Encore un peu de place pour un petit dessert au chocolat ?

Alors que la cuisine fait sa mayonnaise à toute heure du jour et de la nuit à la télévision, elle s’invite également sur les écrans de cinéma, qu’elle soit terroir bon enfant (La Dégustation), à dimension sociale (La Brigade) ou qu’elle soit urbaine et élitiste (The Chief).

Il n’en fallait pas moins pour qu’un réalisateur pousse le concept du culinaire dans ses retranchements… en tranchant, justement, dans le vif du sujet. Autant le dire : la cuisine cinématographique et gustative de Mark Mylod est paroxytique.

Le scénario prend plaisir à renverser tous les codes du milieu de la haute gastronomie pour en extraire une marmelade bien sanguinolente et trash. Ce thriller conceptuel repose sur une ambiance peu propice à une dégustation chaleureuse. Le décor est ultra-contemporain, épuré, aseptisé, sans couleur. De même, la construction scénique emprunte au théâtre minimaliste : un huis-clos pour développer la sensation d’enfermement, un menu qui déroule ses plats comme autant de scènes allant crescendo dans l’angoisse et la violence. Car ce sont les plats eux-mêmes qui font le menu Et le film.

Cette dégustation de haute-voltige est orchestrée par un chef encensé par le monde la critique culinaire, courtisé par les célébrités qui cherchent à réserver dans son restaurant pour s’en pavaner ensuite, adulé par sa brigade, sur laquelle rejaillit l’aura du maestro. Un maestro superbement interprété par un Ralph Fiennes qui excelle aussi bien dans le sadisme dont il fait preuve que dans sa fausse humilité à accepter l’auto dérision.
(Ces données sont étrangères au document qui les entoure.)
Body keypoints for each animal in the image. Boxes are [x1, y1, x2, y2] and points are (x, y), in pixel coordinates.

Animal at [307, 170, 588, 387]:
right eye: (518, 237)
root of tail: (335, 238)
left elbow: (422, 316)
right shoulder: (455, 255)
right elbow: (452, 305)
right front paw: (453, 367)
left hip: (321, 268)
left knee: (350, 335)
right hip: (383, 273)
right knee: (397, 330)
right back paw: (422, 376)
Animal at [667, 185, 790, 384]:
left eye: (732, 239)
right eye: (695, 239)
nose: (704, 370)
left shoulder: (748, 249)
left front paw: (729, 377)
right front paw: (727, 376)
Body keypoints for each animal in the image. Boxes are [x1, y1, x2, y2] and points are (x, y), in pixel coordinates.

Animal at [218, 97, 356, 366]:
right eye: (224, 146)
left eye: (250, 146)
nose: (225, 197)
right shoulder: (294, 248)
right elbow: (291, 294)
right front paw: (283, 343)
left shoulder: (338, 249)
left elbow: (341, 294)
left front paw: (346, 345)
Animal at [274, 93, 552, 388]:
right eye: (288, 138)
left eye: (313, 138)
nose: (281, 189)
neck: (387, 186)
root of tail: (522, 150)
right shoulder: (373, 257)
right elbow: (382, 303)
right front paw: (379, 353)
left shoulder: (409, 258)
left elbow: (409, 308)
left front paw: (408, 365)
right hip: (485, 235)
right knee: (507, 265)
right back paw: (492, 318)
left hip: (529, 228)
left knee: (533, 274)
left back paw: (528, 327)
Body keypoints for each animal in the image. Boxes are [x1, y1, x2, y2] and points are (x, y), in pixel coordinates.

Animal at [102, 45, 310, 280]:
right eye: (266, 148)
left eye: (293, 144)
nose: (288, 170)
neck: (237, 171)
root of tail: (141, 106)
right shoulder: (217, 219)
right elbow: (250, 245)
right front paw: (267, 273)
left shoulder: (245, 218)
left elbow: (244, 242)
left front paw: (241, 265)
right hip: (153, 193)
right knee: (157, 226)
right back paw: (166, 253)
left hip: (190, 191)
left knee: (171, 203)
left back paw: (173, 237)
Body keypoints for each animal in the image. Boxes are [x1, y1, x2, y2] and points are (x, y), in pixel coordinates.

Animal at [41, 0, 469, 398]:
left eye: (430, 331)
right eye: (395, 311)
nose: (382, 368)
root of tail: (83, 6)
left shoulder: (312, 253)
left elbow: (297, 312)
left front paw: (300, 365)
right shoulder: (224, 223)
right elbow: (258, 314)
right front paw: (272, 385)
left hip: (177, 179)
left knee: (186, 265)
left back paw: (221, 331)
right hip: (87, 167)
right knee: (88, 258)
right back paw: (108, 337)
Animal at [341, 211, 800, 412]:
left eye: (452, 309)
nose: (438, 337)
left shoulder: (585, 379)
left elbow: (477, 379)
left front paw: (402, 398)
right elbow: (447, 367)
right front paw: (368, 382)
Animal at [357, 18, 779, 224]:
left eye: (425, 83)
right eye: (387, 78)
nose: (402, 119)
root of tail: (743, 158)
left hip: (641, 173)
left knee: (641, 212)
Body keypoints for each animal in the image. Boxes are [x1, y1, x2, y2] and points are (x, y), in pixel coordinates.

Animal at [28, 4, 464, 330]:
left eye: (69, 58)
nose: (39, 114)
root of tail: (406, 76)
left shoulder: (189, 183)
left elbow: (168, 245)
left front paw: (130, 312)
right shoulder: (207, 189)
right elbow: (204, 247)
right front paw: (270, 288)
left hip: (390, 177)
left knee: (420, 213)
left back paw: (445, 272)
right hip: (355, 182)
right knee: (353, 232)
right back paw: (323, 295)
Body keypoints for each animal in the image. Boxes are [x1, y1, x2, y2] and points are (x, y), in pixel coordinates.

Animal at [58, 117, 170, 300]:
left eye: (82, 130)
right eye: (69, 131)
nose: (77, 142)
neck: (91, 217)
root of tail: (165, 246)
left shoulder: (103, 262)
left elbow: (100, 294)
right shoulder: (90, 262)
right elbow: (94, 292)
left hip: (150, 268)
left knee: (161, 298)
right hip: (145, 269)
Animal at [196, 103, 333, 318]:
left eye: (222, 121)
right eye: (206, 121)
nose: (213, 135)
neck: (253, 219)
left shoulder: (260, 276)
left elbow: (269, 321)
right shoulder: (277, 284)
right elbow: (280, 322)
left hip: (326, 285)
Dès l’arrivée sur cette île isolée du continent, dans ce restaurant de béton qui sonne prison, on plonge dans l’absurde, dans l’absurde, dans l’horreur. Le spectateur est aussi le client qui est aussi l’acteur du drame déroulé dans le menu. Le scénario n’omet absolument rien pour faire de cette dégustation de classe un subtil jeu de dupes, un grand jeu de vilains, un cauchemar terrifiant. Les scénaristes, épaulés très certainement par des experts du milieu, dressent un portrait aussi réaliste qu’il n’est consternant et risible de la grande cuisine : une cuisine moléculaire qui n’a plus rien de goûteux, des intitulés on ne peut plus snobs, des prix pratiqués totalement indécents, des critiques culinaires hypocrites, qui font et défont les réputations à leur guise et selon leur humeur, un esprit de compétition affûté comme un couteau de boucher pour asphyxier toute convivialité et partage d’expérience, pour parvenir finalement à ce constat plus amer, suicidaire : celui de la perte du sens, de la perte du goût et de la perte de tout plaisir, à cuisiner mais aussi à déguster. Une dénonciation, qui n’y va pas par quatre chemins, de l’emprise du savoir-faire technique sur l’humanité et l’émotionnel.
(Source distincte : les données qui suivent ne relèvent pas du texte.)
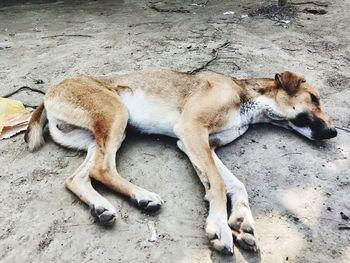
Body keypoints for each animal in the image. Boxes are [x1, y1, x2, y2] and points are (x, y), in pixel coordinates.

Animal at [24, 69, 336, 255]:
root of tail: (49, 92)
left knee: (77, 177)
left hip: (97, 136)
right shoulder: (191, 130)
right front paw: (220, 227)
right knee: (102, 169)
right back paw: (143, 196)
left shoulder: (201, 144)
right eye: (314, 98)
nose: (334, 132)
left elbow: (233, 184)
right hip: (116, 113)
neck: (246, 99)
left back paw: (102, 207)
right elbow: (219, 184)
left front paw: (242, 221)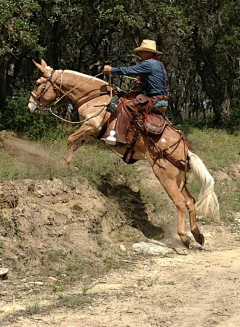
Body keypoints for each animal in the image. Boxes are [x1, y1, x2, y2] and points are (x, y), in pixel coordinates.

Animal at [27, 59, 219, 249]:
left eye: (38, 83)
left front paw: (64, 163)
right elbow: (74, 144)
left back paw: (184, 237)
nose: (30, 106)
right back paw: (197, 234)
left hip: (166, 177)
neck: (95, 98)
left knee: (180, 203)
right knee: (190, 201)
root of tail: (185, 148)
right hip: (179, 179)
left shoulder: (91, 126)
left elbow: (70, 139)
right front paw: (66, 163)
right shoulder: (91, 134)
La satire, éclaboussée d’hémoglobine façon Quentin Tarentino, est jouissive.

Il ne saurait être question de dévoiler à quelle sauce – la dernière dégoulinante de chocolat - le spectateur doit lui aussi être mangé. Laissons-lui néanmoins le bonheur de pouvoir mordre avec délectation, comme l’actrice Anya Taylor-Joy, celle qui résiste au chef et provoque son respect, dans un bon cheese-burger, dressé à la minute avec des ingrédients de qualité, complété de frites maison parfaitement cuites ; histoire qu’il puisse sortir de la salle comblé de joie par un film qui a tout de l’exercice de style réussi.